As a waiter, I find stereotyping customers is unavoidable. But I also found that trying to give crappy service to poor tippers is not practical either, at least in terms of my work rhythm. Say, if I come out to the dining room with a full water pitcher, I might as well refill everyone's glasses and there is no point in skipping poor tippers if they will end up asking for more water themselves later on and making me do another trip just to refill their glasses when I could have done it on my first refilling round. Little things like this may seem trivial, but they do add up and become significant to work efficiency especially when it's busy.

Besides, decent tippers usually outnumber bad ones by a comfortable margin, and at the end of most nights, an 18% average is about the norm for me. Plus, I only plan to keep waiting tables until I can go to grad school, hopefully not too long from now.

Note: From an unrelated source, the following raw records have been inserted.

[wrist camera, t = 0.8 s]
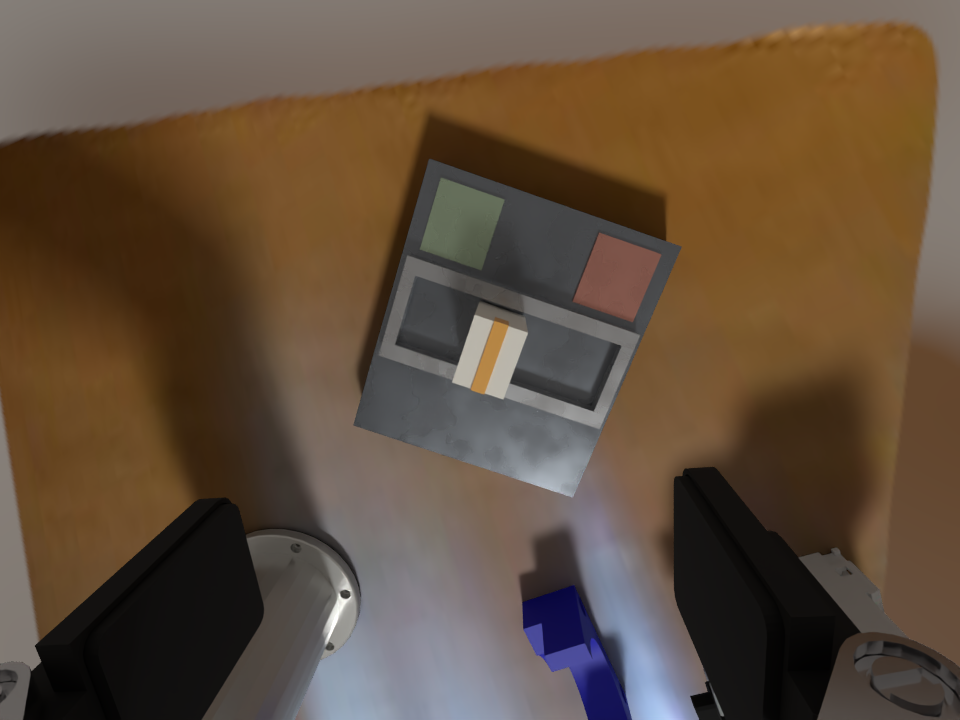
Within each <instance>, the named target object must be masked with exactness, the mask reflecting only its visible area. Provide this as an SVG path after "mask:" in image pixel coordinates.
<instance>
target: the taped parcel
mask: <svg viewBox="0 0 960 720" xmlns="http://www.w3.org/2000/svg"><path fill="white" fill-rule="evenodd" d="M527 334H528V330H527V325H526V319H525V316H523V315H520V314H517V313H514V312H511V311H508V310H506V309H503V308H500V307H497V306H494V305H491V304H488V303H485V302H482V301H479V304H478V307H477V310H476V312H475V315H474V318H473V321H472V324H471V327H470V330H469V333H468V336H467V339H466V342H465V345H464V348H463V351H462V354H461V357H460V360H459V363H458V366H457V369H456V372H455V375H454V378H453V381H452V383H455V384H458V385H461V386H464V387H467V388H470V389H471V390H472V391H475V392H478V393H481V394H488V395H491V396H494V397H497V398H500V399H504V397H505V394H506V391H507V388H508V386H509V383H510V380H511V378H512V375H513V372H514V369H515V367H516V364H517V361H518V359H519V356H520V353H521V350H522V348H523V345H524V342H525V340H526V337H527Z"/></svg>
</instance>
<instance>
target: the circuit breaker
mask: <svg viewBox="0 0 960 720" xmlns="http://www.w3.org/2000/svg"><path fill="white" fill-rule="evenodd" d="M831 552H832V553H830V554H826V555H821V554H820V553H819V552H817V553H813V554H810V555H806V556H802V557H798V558H799V559H800V560H801V561H802V563H803V564H804V565H805V566H806V567H807V568H808V570H809V571H810V572H811V573H812V574H813V576H814V577H815V578H816V579H817V580H818V582H819V583H820V584H821V585H822V586H823V588H824V589H825V590H826V591H827V592H828V593H829V595H830V596H831V597H832V598H833V599H834V601H835V602H836V603H837V604H838V605H839V607H840V608H841V609H842V610H843V611H844V612H845V614H846V615H847V616H848V617H849V618H850V620H851V621H852V622H853V623H854V624H855V626H856V627H857V628H858V629H859V630H860V632H861V633H867V632H879V633H887V634H894V635H897V636H901V637H904V638H907V639H909V638H908V637H907V636H906V635H905V634H904V633H903V632H902V631H901V630H900V629H899V627H897V625H896V624H895V623H894V622H893V621H892V620H891V619H890V618H889V617H888V616H887V615H886V614H885V613H884V609H883V605H882V600H881V595H880V590H879V589H878V588H877V587H876V586H875V585H874V584H873V583H872V582H871V581H870V580H869V579H868V578H867V577H866V576H865V575H864V574H863V573H862V572H861V571H860V570H859V569H858V568H857V567H856V566H855V565H854V564H853V563H852V562H851V561H847V560H846V559H845V558H844V557H843V556H842V555H841V553H840V550H839V549H838V548H837V547H836V548H833V549H831ZM846 570H849V572H850V573H851V575H850V574H849V573H848V572H847V571H846ZM703 668H704V667H703ZM704 672H705V670H704ZM705 675H706V679H707V682H705V684H706V687H707V691H708V692H706V693H702V694H697V695H693V696H690V697H691V700H692V703H693V706H694V708H695V710H696V713H697V715H698V717H699V720H726V719H725V717H724V714H723V712H722V710H721V707H720V705H719V703H718V700H717V698H716V696H715V693H714V691H713V689H712V686H711V684H710V681H709V679H708V677H707V674H706V672H705Z"/></svg>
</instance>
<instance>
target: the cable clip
mask: <svg viewBox="0 0 960 720" xmlns="http://www.w3.org/2000/svg"><path fill="white" fill-rule="evenodd" d="M522 606H523V629H524V631H525V633H526V635H527V637H528V639H529V641H530V643H531V645H532V647H533V649H534V651H535V653H536V655H539V656H541V657H542V658H543V659H544V660H545V661H546V663H547V664H548V666H549V668H550V669H551V671H552V672H554V671H557V670H560V669H564V668H567V667H569V668H570V670H571V672H572V674H573V677H574V679H575V682H576V684H577V687H578V690H579V692H580V695H581V698H582V701H583V704H584V707H585V710H586V714H587V717H588V720H632V718H631V714H630V710H629V706H628V702H627V698H626V695H625V693H624V691H623V689H622V686H621V684H620V682H619V680H618V678H617V676H616V674H615V671H614V669H613V667H612V665H611V663H610V661H609V659H608V656H607V654H606V652H605V650H604V648H603V646H602V644H601V641H600V639H599V637H598V635H597V633H596V631H595V629H594V626H593V624H592V622H591V620H590V618H589V616H588V614H587V612H586V609H585V607H584V605H583V603H582V601H581V599H580V597H579V594H578V592H577V590H576V588H575V586H574V585H572V586H569V587H567V588H564V589H561V590H558V591H555V592H552V593H549V594H546V595H543V596H540V597H537V598H534V599H531V600H528V601H525V602H522Z"/></svg>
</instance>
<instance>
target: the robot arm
mask: <svg viewBox="0 0 960 720" xmlns="http://www.w3.org/2000/svg"><path fill="white" fill-rule="evenodd" d="M674 592H675V598H676V602H677V606H678V608H679V611H680V613H681V616H682V618H683V620H684V623H685V625H686V627H687V630H688V632H689V634H690V637H691V639H692V641H693V644H694V646H695V649H696V651H697V653H698V656H699V658H700V660H701V663H702V665H703V667H704V670H705V672H706V674H707V677H708V679H709V681H710V684H711V686H712V689H713V691H714V693H715V696H716V698H717V700H718V703H719V705H720V707H721V710H722V712H723V714H724V717H725V719H726V720H960V667H959V666H958V665H956V664H955V663H954V662H953V661H951V660H949V659H948V658H946V657H945V656H943V655H942V654H940V653H939V652H937V651H935V650H933V649H931V648H929V647H927V646H925V645H923V644H920V643H918V642H916V641H914V640H911V639H907V638H904V637H901V636H897V635H894V634H887V633H879V632H867V633H861V632H860V630H859V629H858V628H857V627H856V626H855V624H854V623H853V622H852V621H851V620H850V618H849V617H848V616H847V615H846V614H845V612H844V611H843V610H842V609H841V608H840V607H839V605H838V604H837V603H836V602H835V601H834V599H833V598H832V597H831V596H830V595H829V593H828V592H827V591H826V590H825V589H824V588H823V586H822V585H821V584H820V583H819V582H818V580H817V579H816V578H815V577H814V576H813V574H812V573H811V572H810V571H809V570H808V568H807V567H806V566H805V565H804V564H803V563H802V561H801V560H800V559H799V558H798V557H797V555H796V554H795V553H794V552H793V551H792V549H791V548H790V547H789V546H788V545H787V543H786V542H785V541H784V540H783V539H782V538H781V537H780V536H779V535H778V534H777V533H776V532H773V531H767V530H766V529H765V528H764V527H763V526H762V524H761V523H760V522H759V521H758V519H757V518H756V517H755V516H754V514H753V513H752V512H751V511H750V510H749V508H748V507H747V506H746V505H745V503H744V502H743V501H742V500H741V498H740V497H739V496H738V495H737V494H736V492H735V491H734V490H733V489H732V487H731V486H730V485H729V484H728V482H727V481H726V480H725V479H724V477H723V476H722V475H721V474H720V473H719V471H718V470H717V469H716V468H715V467H705V468H689V469H685V470H684V471H683V476H676V477H675V479H674ZM360 604H361V599H360V592H359V587H358V584H357V581H356V579H355V576H354V574H353V573H352V571H351V569H350V568H349V566H348V565H347V563H346V562H345V561H344V560H343V559H342V558H341V557H340V555H339V554H338V553H336V552H335V551H334V550H333V549H331V548H330V547H329V546H328V545H326V544H325V543H323V542H321V541H319V540H317V539H316V538H314V537H311V536H309V535H306V534H303V533H300V532H296V531H291V530H286V529H266V530H259V531H254V532H252V533H249V534H245V531H244V527H243V523H242V519H241V515H240V511H239V509H238V507H237V505H235V504H232V503H231V501H230V500H229V499H227V498H210V499H199V500H197V501H195V502H194V503H193V504H192V505H191V506H190V507H189V508H187V509H186V510H185V511H184V512H183V513H182V514H181V515H180V516H179V517H177V518H176V519H175V520H174V521H173V522H172V523H171V524H170V525H169V526H167V527H166V528H165V529H164V530H163V531H162V532H161V533H160V534H159V535H157V536H156V537H155V538H154V539H153V540H152V541H151V542H150V543H149V544H147V545H146V546H145V547H144V548H143V549H142V550H141V551H140V552H139V553H137V554H136V555H135V556H134V557H133V558H132V559H131V560H130V561H128V562H127V563H126V564H125V565H124V566H123V567H122V568H121V569H120V570H118V571H117V572H116V573H115V574H114V575H113V576H112V577H111V578H110V579H108V580H107V581H106V582H105V583H104V584H103V585H102V586H101V587H100V588H98V589H97V590H96V591H95V592H94V593H93V594H92V595H91V596H90V597H88V598H87V599H86V600H85V601H84V602H83V603H82V604H81V605H80V606H78V607H77V608H76V609H75V610H74V611H73V612H72V613H71V614H70V615H68V616H67V617H66V618H65V619H64V620H63V621H62V622H61V623H59V624H58V625H57V626H56V627H55V628H54V629H53V630H52V631H51V632H49V633H48V634H47V635H46V636H45V637H44V638H43V639H42V640H41V641H39V642H38V643H37V644H36V645H35V647H36V650H37V652H38V655H39V657H40V659H41V663H40V664H39V665H38V666H37V667H36V668H35V669H34V670H33V671H31V669H30V667H29V666H28V665H26V664H25V663H23V662H7V663H2V664H0V720H295V717H296V715H297V713H298V710H299V708H300V706H301V703H302V701H303V699H304V696H305V694H306V692H307V689H308V687H309V685H310V682H311V680H312V678H313V676H314V673H315V671H316V669H317V666H318V664H319V662H320V660H322V659H324V658H326V657H328V656H330V655H332V654H334V653H335V652H336V651H337V650H339V649H340V648H341V647H342V646H343V645H344V644H345V643H346V642H347V640H348V639H349V638H350V636H351V634H352V632H353V630H354V628H355V626H356V623H357V619H358V616H359V613H360Z"/></svg>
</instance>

Bad tippers are annoying, but so are insipid customers. I once asked a customer if he wanted more water, and it took him about 15 seconds to answer "maybe". I had to wonder for a moment if he was trying to pull a Jerry Fodor on me. But really, how hard is it to give a yes/no answer to a simple "would you like more water" question within the context of a restaurant setting? Perhaps I missed my once-in-a-lifetime chance to converse with a great metaphysician?
 

I think we should cut through the whole problem and abolish the practice of tipping.

I hear ya, but my inner economist (a tiny, tiny, tiny voice indeed, I assure you) says that if tipping were illegal, it would still go on, at least in some contexts. Tips at meals might move to the beginning of the meal ...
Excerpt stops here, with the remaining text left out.